[Stored data entries]
□ □ □ □
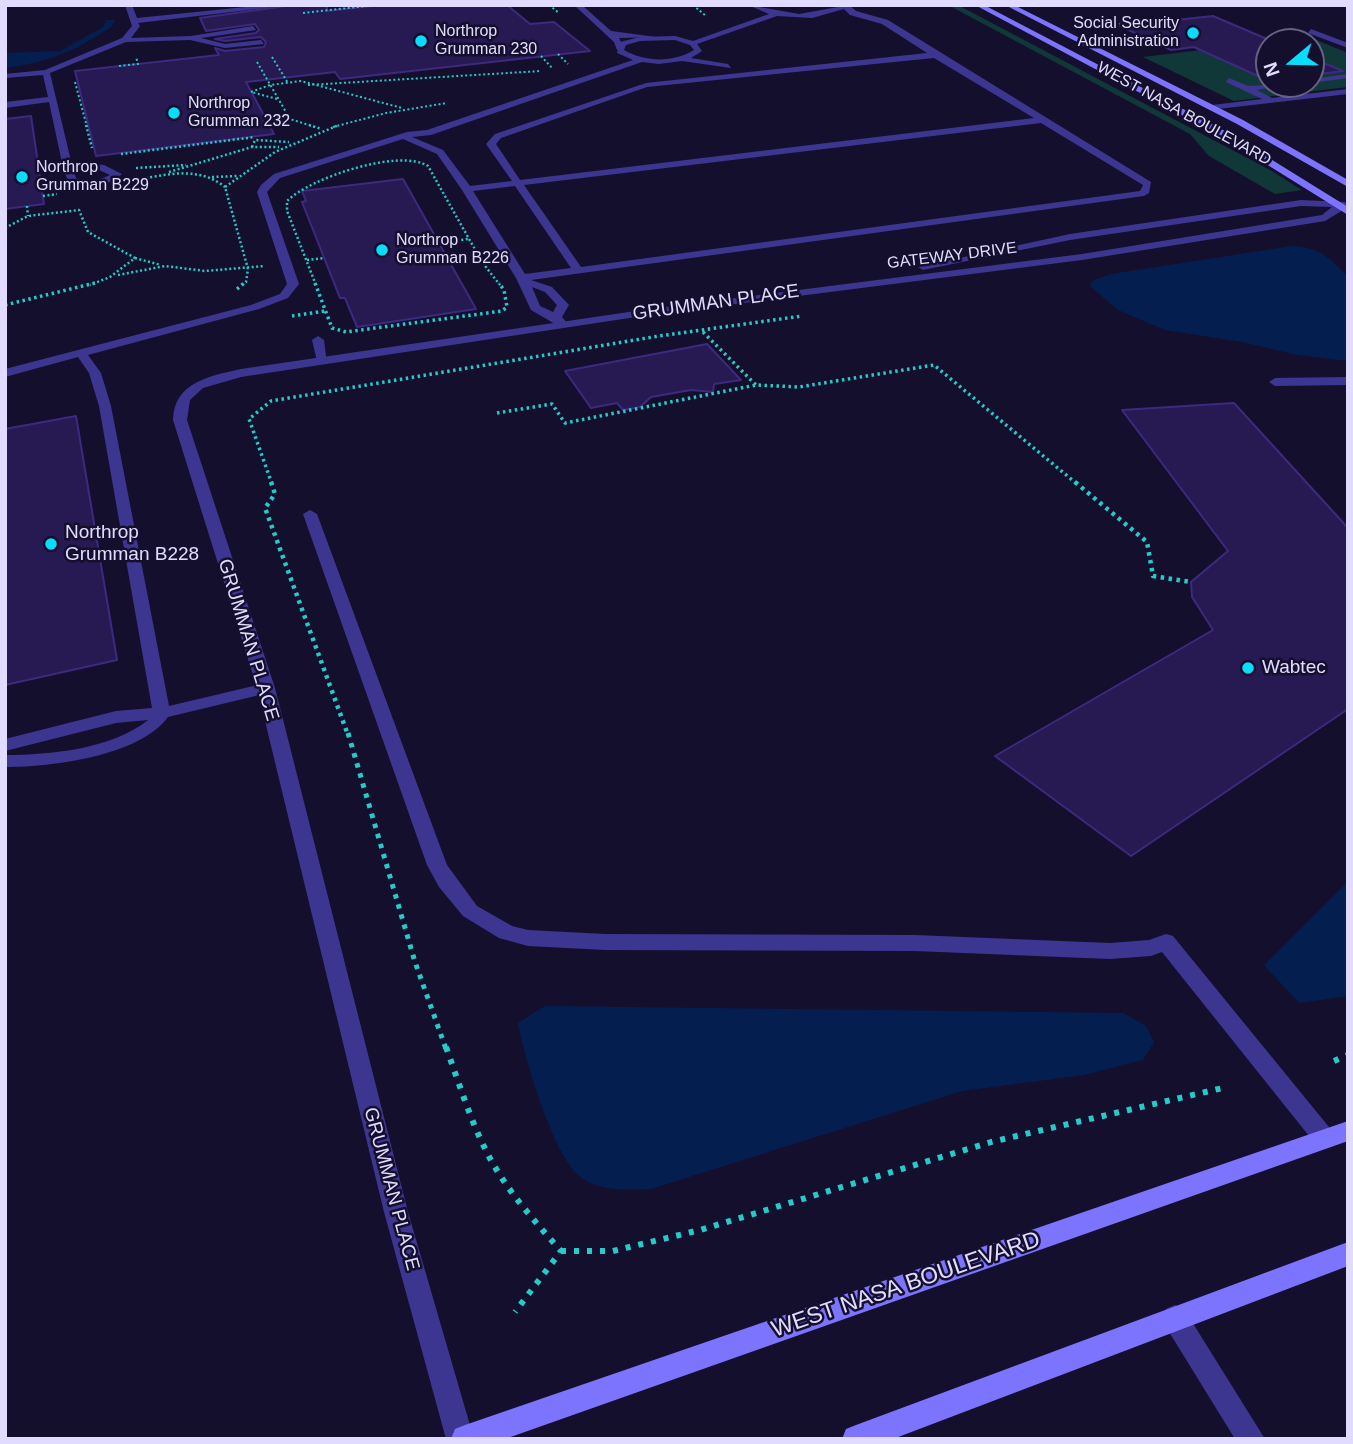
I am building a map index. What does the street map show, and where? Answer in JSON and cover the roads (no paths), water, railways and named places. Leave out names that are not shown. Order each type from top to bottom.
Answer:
[{"type":"main road","name":"WEST NASA BOULEVARD","points":[[978,5],[1224,134],[1345,208]]},
{"type":"main road","name":"WEST NASA BOULEVARD","points":[[1007,5],[1212,108],[1348,184]]},
{"type":"main road","name":"WEST NASA BOULEVARD","points":[[462,1439],[1337,1135]]},
{"type":"main road","points":[[856,1439],[1348,1254]]},
{"type":"street","points":[[5,76],[46,72],[125,40],[134,33],[134,20],[128,5]]},
{"type":"street","points":[[134,20],[288,5]]},
{"type":"street","points":[[577,5],[618,41],[622,51],[643,59]]},
{"type":"street","points":[[523,281],[578,270],[1144,193],[1148,184],[885,24],[853,13],[845,6],[817,14]]},
{"type":"street","points":[[752,9],[776,13],[817,14],[885,24]]},
{"type":"street","points":[[675,59],[695,47],[776,13]]},
{"type":"street","points":[[125,40],[190,38],[253,29]]},
{"type":"street","points":[[606,32],[624,37],[675,38],[688,34]]},
{"type":"street","points":[[571,68],[622,51],[630,41],[652,37]]},
{"type":"street","points":[[1325,37],[1348,46]]},
{"type":"street","points":[[190,38],[225,46],[261,43]]},
{"type":"street","points":[[675,38],[695,47],[699,55],[743,75]]},
{"type":"street","points":[[578,270],[491,145],[498,136],[646,85],[935,55]]},
{"type":"street","points":[[5,373],[255,307],[284,296],[293,284],[262,192],[264,187],[288,172],[406,135],[428,133],[643,59],[675,59],[728,66]]},
{"type":"street","points":[[46,72],[67,163]]},
{"type":"street","points":[[1325,79],[1348,76]]},
{"type":"street","points":[[1229,80],[1272,101]]},
{"type":"street","points":[[1247,89],[1255,88]]},
{"type":"street","points":[[1212,108],[1348,91]]},
{"type":"street","points":[[5,105],[52,99]]},
{"type":"street","points":[[406,135],[416,127],[440,117]]},
{"type":"street","points":[[467,189],[1043,120]]},
{"type":"street","points":[[406,135],[440,152],[467,189],[523,281],[527,297],[535,308],[559,321],[563,305],[556,293],[547,286],[523,281]]},
{"type":"street","name":"GATEWAY DRIVE","points":[[869,281],[964,257],[1070,237],[1301,203],[1345,208]]},
{"type":"street","name":"GATEWAY DRIVE","points":[[869,281],[1068,258],[1227,234],[1325,218],[1345,208]]},
{"type":"street","name":"GRUMMAN PLACE","points":[[462,1439],[396,1212],[266,688],[236,589],[215,535],[180,420],[180,406],[194,388],[220,378],[559,321],[869,281]]},
{"type":"street","points":[[318,340],[323,360]]},
{"type":"street","points":[[5,761],[28,762],[112,743],[152,726],[162,713],[104,406],[95,373],[81,353]]},
{"type":"street","points":[[1275,382],[1348,381]]},
{"type":"street","points":[[310,514],[436,865],[458,898],[488,922],[528,938],[605,942],[915,943],[1110,951],[1152,948],[1166,942],[1337,1135]]},
{"type":"street","points":[[5,745],[116,717],[162,713],[266,688]]},
{"type":"street","points":[[1175,1318],[1251,1439]]},
{"type":"water","points":[[106,20],[115,20],[111,27],[73,49],[35,63],[5,68],[5,53],[60,51],[103,27]]},
{"type":"water","points":[[1292,246],[1323,255],[1348,277],[1348,361],[1297,355],[1242,342],[1165,330],[1118,310],[1090,286],[1092,281],[1111,274]]},
{"type":"water","points":[[1348,881],[1348,996],[1299,1003],[1264,965]]},
{"type":"water","points":[[545,1006],[1123,1013],[1146,1026],[1154,1042],[1143,1060],[1084,1075],[962,1091],[651,1189],[623,1189],[594,1184],[578,1175],[568,1164],[550,1126],[526,1058],[518,1023]]},
{"type":"place","name":"Social Security Administration","points":[[1193,33]]},
{"type":"place","name":"Northrop Grumman 230","points":[[421,41]]},
{"type":"place","name":"Northrop Grumman 232","points":[[174,113]]},
{"type":"place","name":"Northrop Grumman B229","points":[[22,177]]},
{"type":"place","name":"Northrop Grumman B226","points":[[382,250]]},
{"type":"place","name":"Northrop Grumman B228","points":[[51,544]]},
{"type":"place","name":"Wabtec","points":[[1248,668]]}]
□ □ □ □
→ WHAT THE EXERCISE ASKS: Your answer must be an exact copy of the data above, minus its pictures.

→ RESPONSE:
I am building a map index. What does the street map show, and where? Answer in JSON and cover the roads (no paths), water, railways and named places. Leave out names that are not shown. Order each type from top to bottom.
Answer:
[{"type":"main road","name":"WEST NASA BOULEVARD","points":[[978,5],[1224,134],[1345,208]]},
{"type":"main road","name":"WEST NASA BOULEVARD","points":[[1007,5],[1212,108],[1348,184]]},
{"type":"main road","name":"WEST NASA BOULEVARD","points":[[462,1439],[1337,1135]]},
{"type":"main road","points":[[856,1439],[1348,1254]]},
{"type":"street","points":[[5,76],[46,72],[125,40],[134,33],[134,20],[128,5]]},
{"type":"street","points":[[134,20],[288,5]]},
{"type":"street","points":[[577,5],[618,41],[622,51],[643,59]]},
{"type":"street","points":[[523,281],[578,270],[1144,193],[1148,184],[885,24],[853,13],[845,6],[817,14]]},
{"type":"street","points":[[752,9],[776,13],[817,14],[885,24]]},
{"type":"street","points":[[675,59],[695,47],[776,13]]},
{"type":"street","points":[[125,40],[190,38],[253,29]]},
{"type":"street","points":[[606,32],[624,37],[675,38],[688,34]]},
{"type":"street","points":[[571,68],[622,51],[630,41],[652,37]]},
{"type":"street","points":[[1325,37],[1348,46]]},
{"type":"street","points":[[190,38],[225,46],[261,43]]},
{"type":"street","points":[[675,38],[695,47],[699,55],[743,75]]},
{"type":"street","points":[[578,270],[491,145],[498,136],[646,85],[935,55]]},
{"type":"street","points":[[5,373],[255,307],[284,296],[293,284],[262,192],[264,187],[288,172],[406,135],[428,133],[643,59],[675,59],[728,66]]},
{"type":"street","points":[[46,72],[67,163]]},
{"type":"street","points":[[1325,79],[1348,76]]},
{"type":"street","points":[[1229,80],[1272,101]]},
{"type":"street","points":[[1247,89],[1255,88]]},
{"type":"street","points":[[1212,108],[1348,91]]},
{"type":"street","points":[[5,105],[52,99]]},
{"type":"street","points":[[406,135],[416,127],[440,117]]},
{"type":"street","points":[[467,189],[1043,120]]},
{"type":"street","points":[[406,135],[440,152],[467,189],[523,281],[527,297],[535,308],[559,321],[563,305],[556,293],[547,286],[523,281]]},
{"type":"street","name":"GATEWAY DRIVE","points":[[869,281],[964,257],[1070,237],[1301,203],[1345,208]]},
{"type":"street","name":"GATEWAY DRIVE","points":[[869,281],[1068,258],[1227,234],[1325,218],[1345,208]]},
{"type":"street","name":"GRUMMAN PLACE","points":[[462,1439],[396,1212],[266,688],[236,589],[215,535],[180,420],[180,406],[194,388],[220,378],[559,321],[869,281]]},
{"type":"street","points":[[318,340],[323,360]]},
{"type":"street","points":[[5,761],[28,762],[112,743],[152,726],[162,713],[104,406],[95,373],[81,353]]},
{"type":"street","points":[[1275,382],[1348,381]]},
{"type":"street","points":[[310,514],[436,865],[458,898],[488,922],[528,938],[605,942],[915,943],[1110,951],[1152,948],[1166,942],[1337,1135]]},
{"type":"street","points":[[5,745],[116,717],[162,713],[266,688]]},
{"type":"street","points":[[1175,1318],[1251,1439]]},
{"type":"water","points":[[106,20],[115,20],[111,27],[73,49],[35,63],[5,68],[5,53],[60,51],[103,27]]},
{"type":"water","points":[[1292,246],[1323,255],[1348,277],[1348,361],[1297,355],[1242,342],[1165,330],[1118,310],[1090,286],[1092,281],[1111,274]]},
{"type":"water","points":[[1348,881],[1348,996],[1299,1003],[1264,965]]},
{"type":"water","points":[[545,1006],[1123,1013],[1146,1026],[1154,1042],[1143,1060],[1084,1075],[962,1091],[651,1189],[623,1189],[594,1184],[578,1175],[568,1164],[550,1126],[526,1058],[518,1023]]},
{"type":"place","name":"Social Security Administration","points":[[1193,33]]},
{"type":"place","name":"Northrop Grumman 230","points":[[421,41]]},
{"type":"place","name":"Northrop Grumman 232","points":[[174,113]]},
{"type":"place","name":"Northrop Grumman B229","points":[[22,177]]},
{"type":"place","name":"Northrop Grumman B226","points":[[382,250]]},
{"type":"place","name":"Northrop Grumman B228","points":[[51,544]]},
{"type":"place","name":"Wabtec","points":[[1248,668]]}]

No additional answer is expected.